Ivy Greenwood is a nitwit. Her brother and his much older mistress – Oliver’s aunt – are in love but our Mrs Robinson here has ditched the Graduate. Ivy knows that those two are destined forever and forever, so she has a plan. She will pretend to elope with Oliver and send those two chasing after them. That will make the aunt and her boyfriend realize how much they are in love!

This is what happens when you don’t fiddle with your own magic buttons. Your brain rots and you can’t even blame it on Alzheimer’s disease.

Still, Ivy may be a braindead nitwit, but Oliver is so sexy that I wish he’ll find a real intelligent woman to show him how to play with his magic joystick.
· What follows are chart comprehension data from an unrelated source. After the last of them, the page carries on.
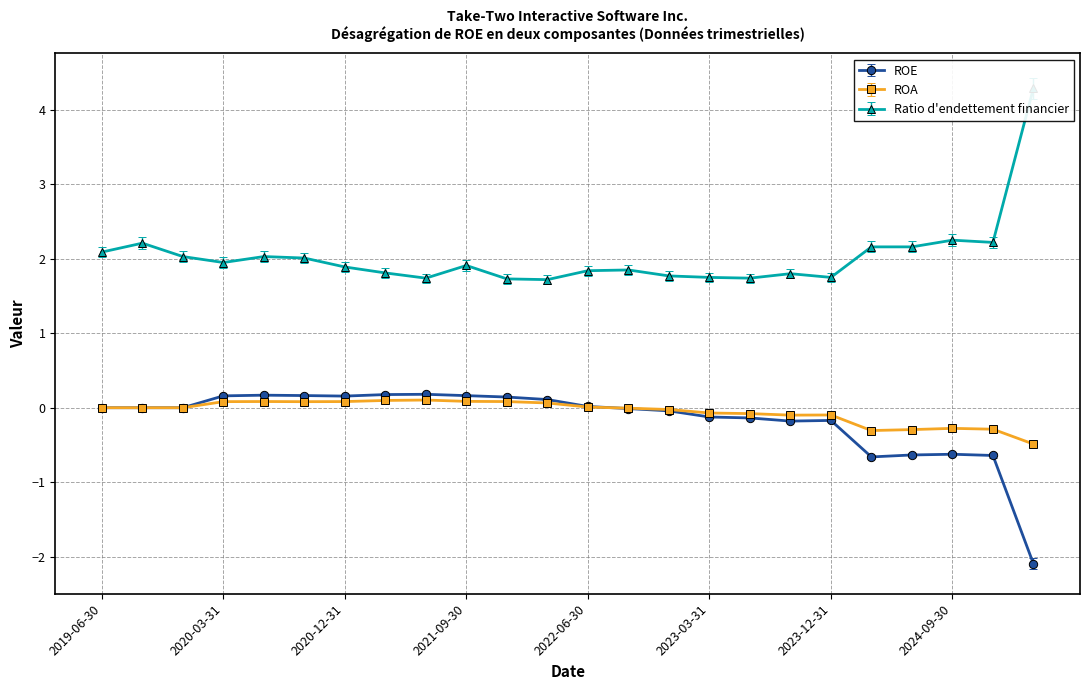

Reading right to left, what are all the values shown in this chart?

ROE: -2.1	-0.6	-0.6	-0.6	-0.7	-0.2	-0.2	-0.1	-0.1	-0.0	-0.0	0.0	0.1	0.1	0.2	0.2	0.2	0.2	0.2	0.2	0.2	0.0	0.0	0.0
ROA: -0.5	-0.3	-0.3	-0.3	-0.3	-0.1	-0.1	-0.1	-0.1	-0.0	-0.0	0.0	0.1	0.1	0.1	0.1	0.1	0.1	0.1	0.1	0.1	0.0	0.0	0.0
Ratio d'endettement financier: 4.3	2.2	2.2	2.2	2.2	1.8	1.8	1.7	1.8	1.8	1.9	1.8	1.7	1.7	1.9	1.7	1.8	1.9	2.0	2.0	1.9	2.0	2.2	2.1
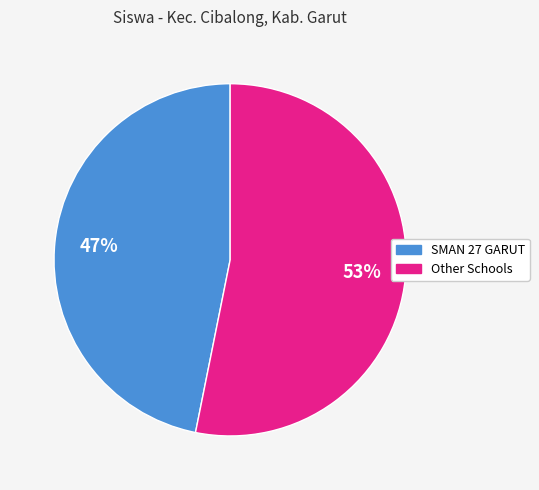

To the nearest percent, what is the average slice percentage?

50%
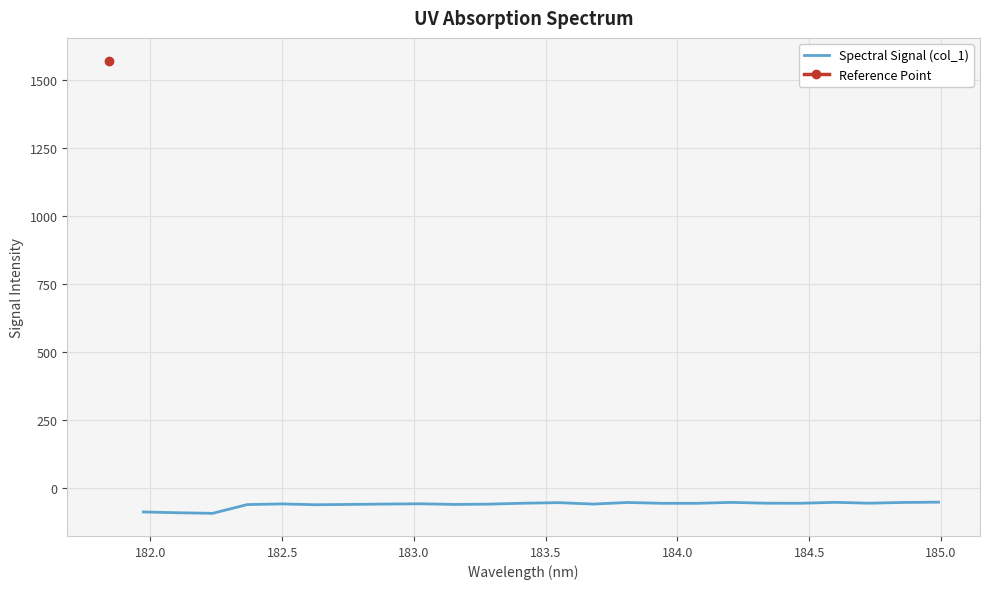

Does the chart display data point markers on the line(s)?

No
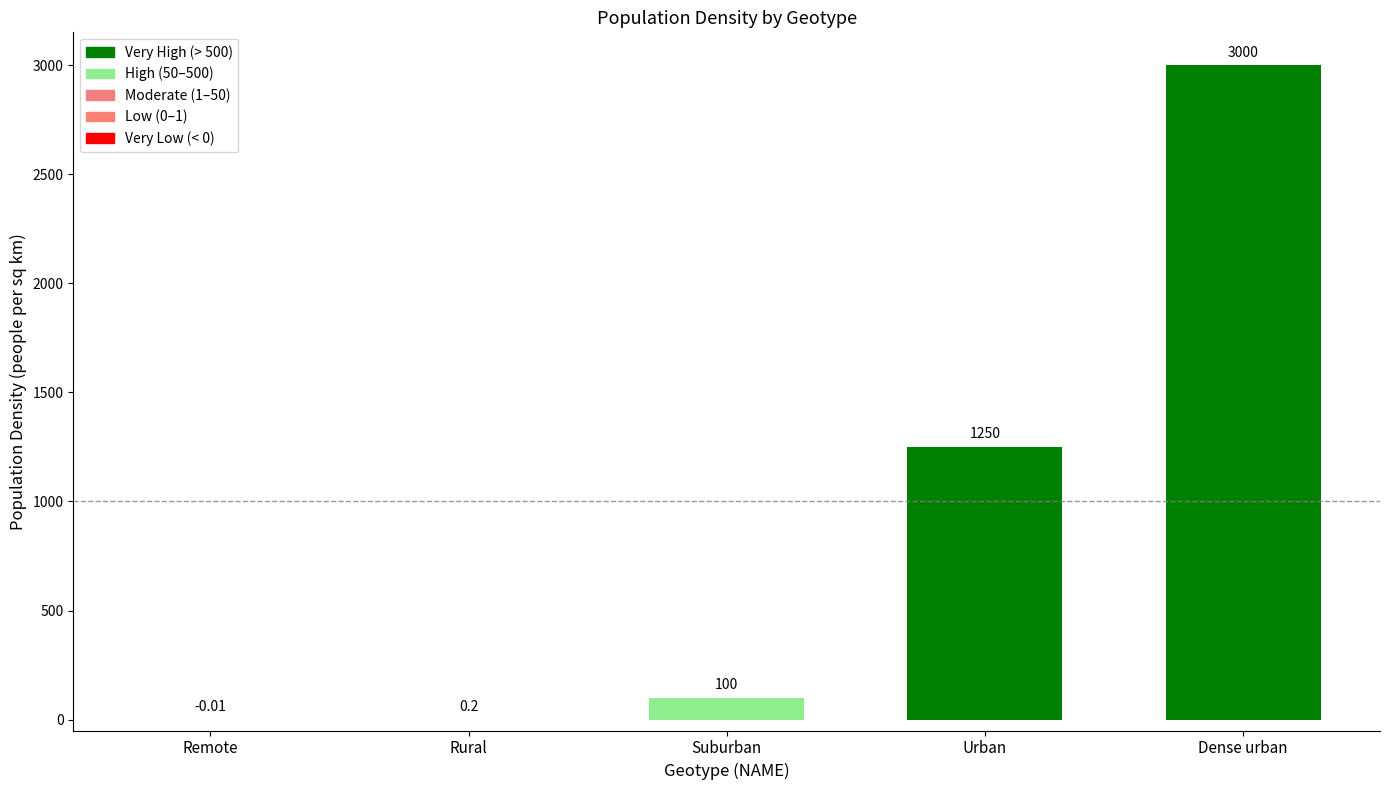

What is the sum of the values at Remote and Urban?

1250.0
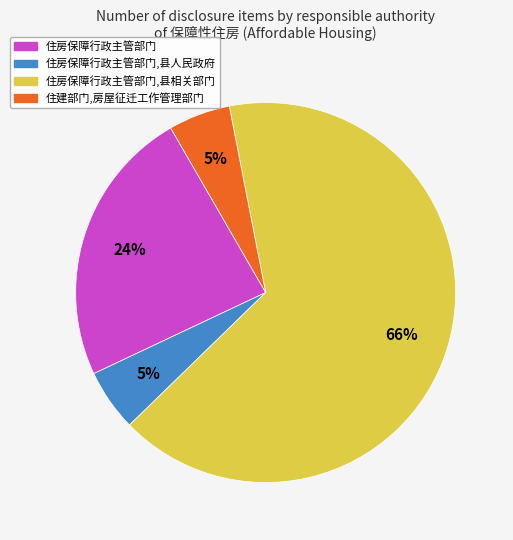

To the nearest percent, what is the average slice percentage?

25%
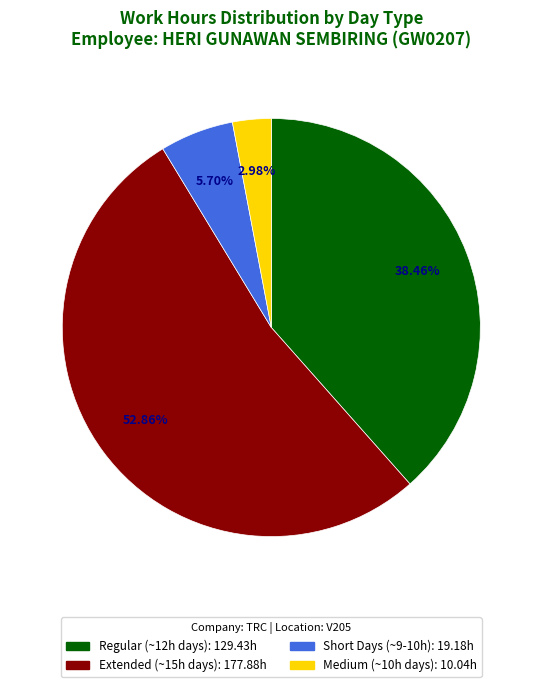

Is there a majority slice in this chart?

Yes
Ivy is charming and she flirts – wow, a bluestocking heroine that flirts, can you imagine? – so she’s okay too, if she isn’t as dumb as a rack of smelly turnips.

Nonetheless, this one is still readable.

Then comes Nicola Cornick’s The Rake’s Bride and I can’t shriek in disgust loud enough.

A heroine who has to marry or she and her family will be homeless. Why homeless? Blame it on that wonderful man we call Daddy, who is so smart and scholarly, he doesn’t bother with things like money. We love our Daddies for that. Screw you, Daddy, burn in hell.

Theodosia Shaw, however, wants to marry for love. She learns this from her intelligent, bluestocking mother. In romance novels, that Wollstonecraft woman isn’t advocating free love as much as she is advocating that we women marry for house, Daddy, or lil’ brother. I love these revisionist histories by Ms Cornick, who claims to be a history scholar and an university administrator. I don’t think I’ll let my kids go to that university.

So our heroine is guilt-ridden because she is like, oh, marrying for money. Oh, I feel so blue for her. I understand too. If she doesn’t marry, who will pay for lil’ Clara’s harp lessons? The boys just have to go to Oxford or Eton! Lil’ sisters must have their coming out!

I guess selling all of those annoying, useless parasites to a life of eternal servitude is out of the question?

But while heaven forbid our heroine to have a single independent thought in her empty head, let our hero be a Slut! A rake! A cheap floozy with conquests uncountable! Who cares where he has stuck that much-abused piece of meat into? He’s a rake. He’s a catch.

That boring brother of the hero who offers to marry our heroine? What a nice man! What a kind man! Die, loser! Die, die, die! Let our virtuous heroine marry that male slut and live happily ever after.

Besides, the Slut, the Marquis of Merlin (don’t lau – bwahahahahaha!), has a bigger house and much more money. Not that our heroine cares, of course, Ms Cornick will assure you on almost every single page, every paragraph, every word.

The double-standards in this story are so amazing and the author seems so obtusely unaware of them that this story, bloated with Heyer-istic wannabe-isms, is a lumbering, ponderous behemoth of boredom bloated with misguided self-importance. At least Deborah Hale knows that her heroine is a nitwit, but Ms Cornick writes as if the brainsucked Theodora is out to change the world by suffering unnecessarily in some twisted quest for self-crucifixion or something.